Freddie Mac's April economic forecast focuses on interest rates and their impact on housing as the company's Economic & Housing Research Group revises several of its earlier predictions. The report notes that mortgage interest rates, which started to ease in November, saw a drastic decline at the end of March and have remained near the same level since then. At the same time, the job market continues to be strong and wage growth has been increasing moderately. These factors are all conducive for "a steadily growing housing market in 2019," they say.
It appears that the report was written before the unexpectedly high initial estimate of first quarter GDP which came in at 3.2 percent. The consensus was for growth of 2.3 percent, a slight improvement over the 4th quarter's 2.2 percent. Freddie Mac's economists said that, given the weakening consumer spending, they continued to forecast an overall GDP growth rate in 2019 and 2020 to be 2 percent and 1.8 percent respectively. They expect that overall consumer price growth this year will be at 1.8 percent, below the Federal Reserve target but rising to 2.1 percent in 2020.
The news is good for prospective home buyers and those who haven't yet refinanced. Estimates for the 30-year fixed and the 5/1 adjustable rate mortgages were revised down from the March forecast. The economists expect the fixed rate average for the year to be 4.3 percent and 4.5 percent in 2019 and 2020 respectively, lowered from 4.5 and 4.8 percent in their March forecast. They predict the 5/1 ARM will remain at 3.8% for the remainder of this year, the same as last year and down from their earlier forecast of 4.0 percent.
They also expect Treasury yields to continue at low rates, with the 10-year rate to average 2.6 and 2.7 percent in this year and next while the 1-year rate will be unchanged this year and next at the 2018 rate of 2.4 percent.
Based on remarks by the Federal Reserve at its last Open Markets Committee meeting, Freddie Mac's economists assume there will be no further rate hikes from that direction in the near future. They hold to their previous forecast that the Federal Funds effective rate will remain at 2.4 percent for this and the next calendar year.
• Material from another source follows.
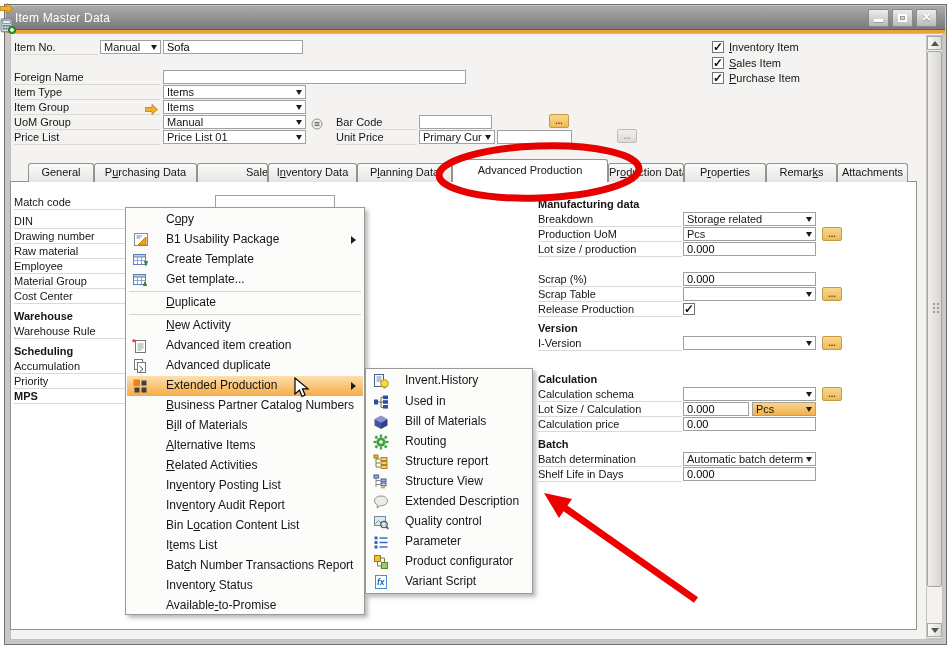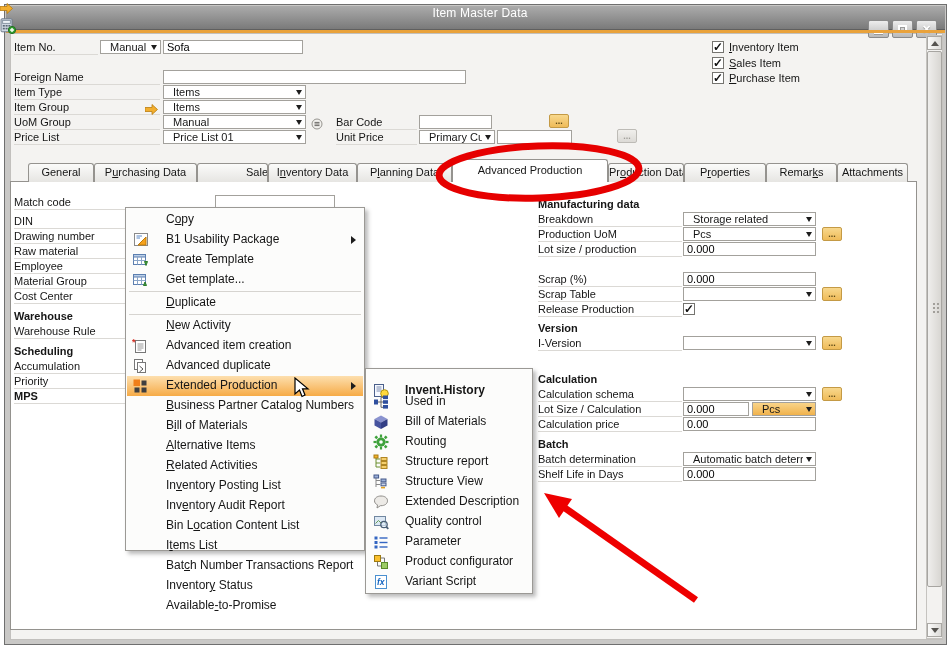"Item Master Data" .titlebar { flex-direction: column -> none }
The company has lowered expectations for housing starts in the first quarter from a 1.25 million annual rate to 1.22 million which reduces the year's total to 1.26 million from 1.27 million. Total starts should recover to 1.33 million units next year.
They cite the healthy home sales numbers thus far in 2019 as well as a strong job market and low mortgage rate as reasons to assume homebuyer interest will be piqued but they are holding firm with their predictions that total home sales will be higher than last year at 5.98 million and growing to 6.14 million in 2020. The increase from 2018 will mostly come from existing home sales.
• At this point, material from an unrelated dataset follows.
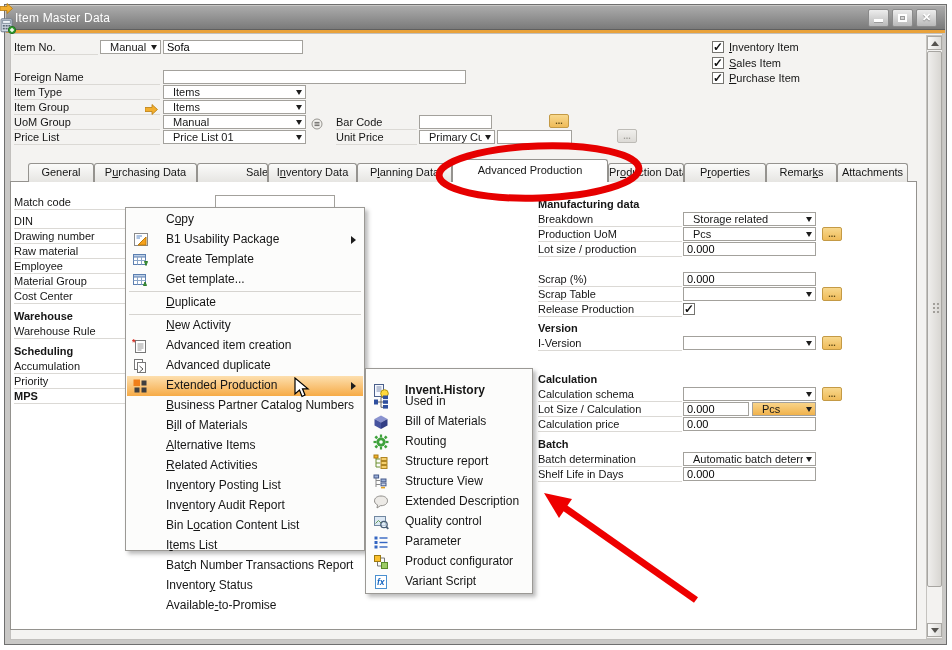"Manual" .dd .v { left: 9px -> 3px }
Home price predictions will stay at 3.5 percent for this year, but have been increased to reflect a 2.6 percent rate of appreciation next year.
Higher levels of refinancing are expected to spur single-family mortgage origination volumes during the remainder of 2019 with those who took out mortgages in the last half of 2018 being especially prone to refinance. Freddie Mac is looking for an origination volume of $1.737 trillion this year and $1.701 trillion in 2020. The share of refinancing is expected to increase to 33 percent and 27 percent respectively for the two years.